CONSIGNE 1 ▸
Citez le passage du texte sur la responsabilité sociétale des entreprises, de « La responsabilité sociétale des entreprises est » jusqu'à « Sociétale de l’Entreprise) » inclus.

TEXTE DE LA PAGE ▸
══════

Qu’est ce que la responsabilité sociétale des entreprises ?

La responsabilité sociétale des entreprises est très à la mode. Mais il n’y a pas de visibilité convaincante sur le retour sur investissement des actions menées faute d’indicateurs chiffrés pertinents, d’intégration de la démarche vis-à-vis de la chaîne de valeur de l’entreprise et de mesure de l’effet de la RSE sur le chiffre d’affaires des entreprises.
Après avoir rappelé l’importance du sujet dans les entreprises, je présenterai trois exemples concrets chiffrables que j’ai rencontrés en expliquant mon approche du sujet.

La RSE (Responsabilité Sociétale de l’Entreprise)

La prise en considération du sujet de la responsabilité sociétale des entreprises par les professionnels

Le sujet de la RSE intéresse aussi bien les entrepreneurs que les professionnels de la comptabilité.

══════

ENREGISTREMENTS SOURCES ▸

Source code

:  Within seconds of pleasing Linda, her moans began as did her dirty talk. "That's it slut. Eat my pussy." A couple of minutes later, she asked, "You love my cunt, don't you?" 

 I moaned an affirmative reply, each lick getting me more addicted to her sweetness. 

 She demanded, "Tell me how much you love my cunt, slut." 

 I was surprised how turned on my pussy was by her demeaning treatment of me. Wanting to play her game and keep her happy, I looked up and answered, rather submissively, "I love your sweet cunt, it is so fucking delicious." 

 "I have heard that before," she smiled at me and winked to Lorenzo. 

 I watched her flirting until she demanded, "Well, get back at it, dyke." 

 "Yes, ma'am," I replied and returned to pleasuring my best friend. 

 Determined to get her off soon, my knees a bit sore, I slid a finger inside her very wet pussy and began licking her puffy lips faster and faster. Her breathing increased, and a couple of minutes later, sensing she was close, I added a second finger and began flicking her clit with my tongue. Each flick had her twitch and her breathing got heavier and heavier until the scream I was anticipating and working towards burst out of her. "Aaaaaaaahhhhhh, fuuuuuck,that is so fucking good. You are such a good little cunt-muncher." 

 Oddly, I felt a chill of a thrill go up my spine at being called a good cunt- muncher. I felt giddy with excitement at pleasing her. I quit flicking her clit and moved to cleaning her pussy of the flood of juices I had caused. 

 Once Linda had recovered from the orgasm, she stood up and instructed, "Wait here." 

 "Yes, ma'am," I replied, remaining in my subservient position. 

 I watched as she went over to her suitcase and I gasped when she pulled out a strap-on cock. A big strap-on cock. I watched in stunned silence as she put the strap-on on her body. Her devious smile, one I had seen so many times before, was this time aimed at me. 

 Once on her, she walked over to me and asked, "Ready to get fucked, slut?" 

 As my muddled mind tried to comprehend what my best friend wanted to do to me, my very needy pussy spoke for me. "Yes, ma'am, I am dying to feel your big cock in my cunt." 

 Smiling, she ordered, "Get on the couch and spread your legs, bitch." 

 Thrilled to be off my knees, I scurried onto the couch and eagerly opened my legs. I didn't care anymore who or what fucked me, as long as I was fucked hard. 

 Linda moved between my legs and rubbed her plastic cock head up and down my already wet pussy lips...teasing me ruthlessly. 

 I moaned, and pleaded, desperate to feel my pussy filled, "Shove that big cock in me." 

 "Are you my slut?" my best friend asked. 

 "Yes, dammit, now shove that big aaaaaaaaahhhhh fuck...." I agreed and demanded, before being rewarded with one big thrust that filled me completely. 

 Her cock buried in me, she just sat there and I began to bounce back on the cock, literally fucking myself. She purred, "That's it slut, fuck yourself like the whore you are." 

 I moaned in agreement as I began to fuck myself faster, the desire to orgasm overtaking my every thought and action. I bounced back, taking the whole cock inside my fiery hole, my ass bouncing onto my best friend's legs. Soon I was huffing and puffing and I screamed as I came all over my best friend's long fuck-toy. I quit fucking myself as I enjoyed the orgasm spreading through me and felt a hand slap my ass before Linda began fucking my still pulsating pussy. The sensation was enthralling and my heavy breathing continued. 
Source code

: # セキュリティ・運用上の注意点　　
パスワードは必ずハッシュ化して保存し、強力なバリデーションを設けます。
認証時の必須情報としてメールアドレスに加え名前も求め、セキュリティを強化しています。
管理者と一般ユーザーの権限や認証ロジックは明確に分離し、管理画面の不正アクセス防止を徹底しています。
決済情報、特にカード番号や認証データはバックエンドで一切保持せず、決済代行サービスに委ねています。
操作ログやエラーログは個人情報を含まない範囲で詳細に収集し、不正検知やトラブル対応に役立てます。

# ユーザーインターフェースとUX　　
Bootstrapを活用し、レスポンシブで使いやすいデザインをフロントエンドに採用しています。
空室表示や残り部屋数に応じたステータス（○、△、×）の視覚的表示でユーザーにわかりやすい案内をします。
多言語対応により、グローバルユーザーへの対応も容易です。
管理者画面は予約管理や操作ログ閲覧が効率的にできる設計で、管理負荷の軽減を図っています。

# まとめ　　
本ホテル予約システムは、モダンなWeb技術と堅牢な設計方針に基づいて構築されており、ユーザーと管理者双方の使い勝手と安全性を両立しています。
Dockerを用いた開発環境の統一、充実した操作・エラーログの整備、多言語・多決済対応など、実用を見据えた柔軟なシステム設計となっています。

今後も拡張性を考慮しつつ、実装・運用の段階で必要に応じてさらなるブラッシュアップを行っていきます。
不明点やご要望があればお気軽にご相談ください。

══════

CONSIGNE 2 ▸
Présentez sous forme de liste numérotée les lignes des enregistrements allant du tout début jusqu'à la ligne contenant « my best friend. », celle-ci comprise, sans les lignes vides. Ne donnez que ces lignes.

RÉSULTAT ATTENDU 1 ▸
La responsabilité sociétale des entreprises est très à la mode. Mais il n’y a pas de visibilité convaincante sur le retour sur investissement des actions menées faute d’indicateurs chiffrés pertinents, d’intégration de la démarche vis-à-vis de la chaîne de valeur de l’entreprise et de mesure de l’effet de la RSE sur le chiffre d’affaires des entreprises.
Après avoir rappelé l’importance du sujet dans les entreprises, je présenterai trois exemples concrets chiffrables que j’ai rencontrés en expliquant mon approche du sujet.

La RSE (Responsabilité Sociétale de l’Entreprise)

RÉSULTAT ATTENDU 2 ▸
1. Source code
2. :  Within seconds of pleasing Linda, her moans began as did her dirty talk. "That's it slut. Eat my pussy." A couple of minutes later, she asked, "You love my cunt, don't you?" 
3.  I moaned an affirmative reply, each lick getting me more addicted to her sweetness. 
4.  She demanded, "Tell me how much you love my cunt, slut." 
5.  I was surprised how turned on my pussy was by her demeaning treatment of me. Wanting to play her game and keep her happy, I looked up and answered, rather submissively, "I love your sweet cunt, it is so fucking delicious." 
6.  "I have heard that before," she smiled at me and winked to Lorenzo. 
7.  I watched her flirting until she demanded, "Well, get back at it, dyke." 
8.  "Yes, ma'am," I replied and returned to pleasuring my best friend. 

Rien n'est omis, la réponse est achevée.